Imaan Hasan, a first-year film major, said the building caught her interest while touring Loyola’s campus.

“When I saw the garden and everything, that’s when I decided, ‘I want to go here,’” she said. 

Thermal energy pipes snake through the clear floor in the modern building’s aesthetic. The cafe indoors also adds vegan options to campus and is a favorite study spot for many students.

Alanna Demetrius | The Phoenix The Institute of Environmental Sustainability inspired a student to enroll.

Cuneo Hall

Cuneo welcomes students with a first-floor lobby that features high ceilings, skylights and art. 

“It’s very corporate and it’s very quiet, once you get to the third or fourth floor it’s all very studious,” Doan said. “Students are just really stressing out there.”

Though it lacks a stand-out feature like the dome of Cudahy or the statues of Mundelein, the brick exterior of the building matches the style of many other campus buildings and is well-liked if little considered by students, students said.

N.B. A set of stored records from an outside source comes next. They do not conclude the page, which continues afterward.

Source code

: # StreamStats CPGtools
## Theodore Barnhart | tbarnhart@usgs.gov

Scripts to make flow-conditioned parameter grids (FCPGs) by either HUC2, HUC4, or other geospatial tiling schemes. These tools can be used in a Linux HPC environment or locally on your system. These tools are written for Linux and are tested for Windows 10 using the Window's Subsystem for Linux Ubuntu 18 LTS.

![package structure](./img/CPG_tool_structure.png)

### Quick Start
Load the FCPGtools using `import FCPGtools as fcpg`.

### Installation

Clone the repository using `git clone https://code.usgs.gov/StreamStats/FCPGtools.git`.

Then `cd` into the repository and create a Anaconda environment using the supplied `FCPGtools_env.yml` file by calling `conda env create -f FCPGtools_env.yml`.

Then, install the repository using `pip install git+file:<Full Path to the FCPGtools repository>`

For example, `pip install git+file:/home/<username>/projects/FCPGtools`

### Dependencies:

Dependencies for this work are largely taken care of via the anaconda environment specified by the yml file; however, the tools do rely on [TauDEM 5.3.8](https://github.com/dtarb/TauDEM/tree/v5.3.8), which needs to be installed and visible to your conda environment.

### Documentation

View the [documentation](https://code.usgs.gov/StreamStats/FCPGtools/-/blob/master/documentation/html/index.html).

Quinlan Life Sciences Building

Quinlan boasts a snazzy seating area on the third floor with plenty of places to sit and bright neon art sprawling across the wall. The expansive windows also provide plenty of natural light on the building’s east side and seem to be a preferred study spot for many students.

Mohammed Khan, a first-year software engineering and cybersecurity major, said he likes the study lounge on the second floor of Quinlan because it has a “nice view” of the West Quad.

The building has several labs that are frequented by STEM majors.

“You really feel at home in Quinlan as a science major,” Yatzany Resendiz-Rivera, a senior biology major, said.

Dumbach Hall

With the Jesus statue and stained glass, walking into Dumbach is a reminder that Loyola is, in fact, a Catholic university. The building’s age is evident, with old-school chalkboards and classic-style red tile floors. It’s easy to imagine the students from the 1950s pictured on screensavers around campus sitting down to class in Dumbach.

Students noted the interior of Dumbach has one major caveat, the basement. The carpet looks worn down and the walls are comprised of cinderblocks. The air conditioning seemed to be a recurring problem with students describing it as intensely hot and too loud.

“During the beginning of the fall semester it was OK but now, a lot of times, the classes are just super cold or super dark,” Jesus Ponpa, a senior molecular and cellular neuroscience major, said. “It just looks like it’s not being taken care of.”